Final point I’ll make, Jonathan, is that, these TNAV changes that we’re talking about, they should unwind and they will unwind for two main reasons. One is because, as you know, the rate projections that we have suggested at some point, a little further out than we thought in Q1, but rates are going to come down. That’s going to unwind the TNAV effect. The second is as the structural hedge matures, you’re going to see a lot of those balances repriced from 1.2%, which is roughly what they are right now to something like the 4% to 5% rate environment that we’re seeing. And as those structural hedges mature, again, GBP20 billion second half, GBP40 billion next half, sorry, next year, that is going to rebuild the TNAV. So there’s a pretty automatic unwinding process play there.

It’s just that it’s hard to predict exactly what happens in any given quarter in a period of interest rate volatility.

Jonathan Pierce: Very comprehensive. Thank a lot, William.

William Chalmers: Thank you, Jonathan.

Operator: Thank you very much. Our next question is from Aman Rakkar from Barclays Capital. Your line is unmuted. Please go ahead.

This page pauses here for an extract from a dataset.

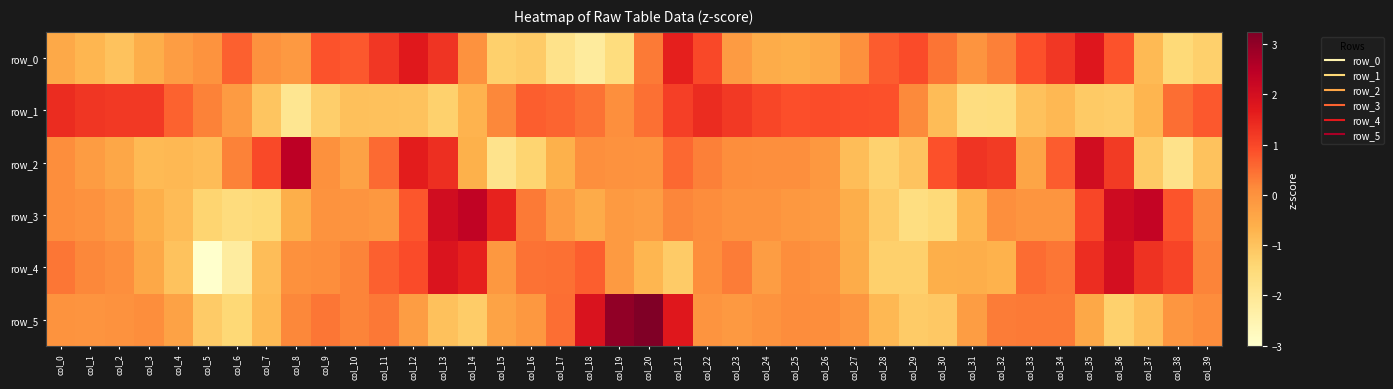

Is the value of row_2 at col_14 greater than the value of row_4 at col_32?

Yes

Aman Rakkar: Hi. Good morning, Charlie. Good morning, William. Thanks very much for taking the questions. And I wanted to, sorry, I want to labor the questioning around the hedge. Can you just clarify what — I think something has gone on with the size of the hedge maturity profile in Q2 and H2? I think as of Q1, you talked about GBP35 billion of maturities and forgive me if I’m wrong, but I thought the best part of GBP30 billion was coming in H2. But obviously, now that looks like it’s more like GBP20 billion that’s coming in H2. So it seems like there’s some trading of the structural hedge that may have taken place in Q2. So could you clarify if that’s kind of the correct reading of the situation, because presumably, you’ve kind of pulled forward some of the benefit of the hedge maturity gains in — and this year’s NIM.

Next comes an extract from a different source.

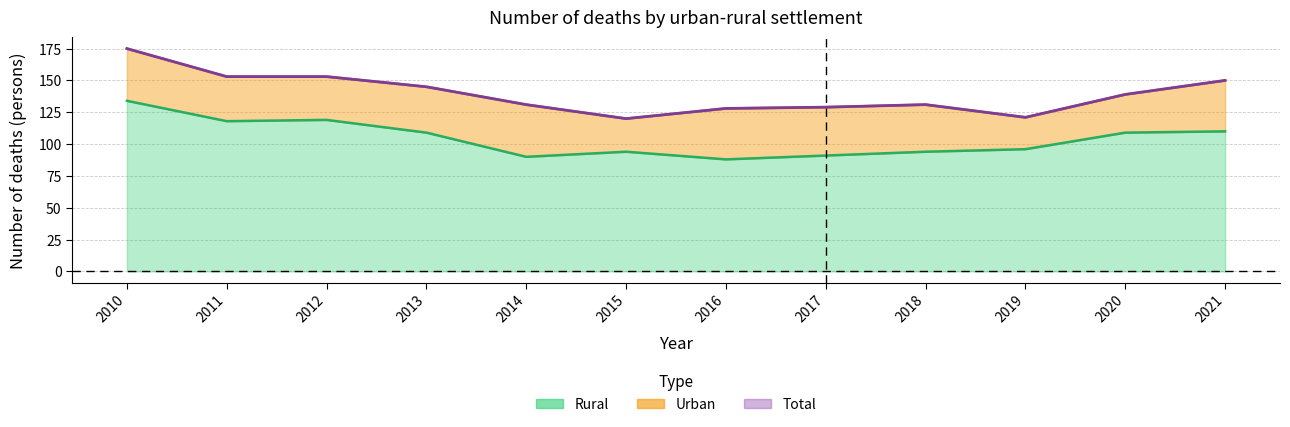

What is the sum of the Rural values at 2018 and 2016?

182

And I guess as a related question, I’m just thinking about the tailwind of the structural hedge in 2024. So I think you talked about GBP800 million in 2023 and a similar number in 2024. That to me sounds quite low given the maturity profile that you’re calling out, GBP20 billion run rate into next year, the GBP40 billion that you’re calling out, I would have thought that, that hedge tailwind could be 50% higher than that GBP800 million that you’re kind of calling out. So can you help us to kind of understand what’s going on there? And I guess, just to close this off, I feel like your structural hedge is a really, really important driver of your medium-term earnings and longer term earnings. You’re clearly going through a period of adjustment around net interest income right now.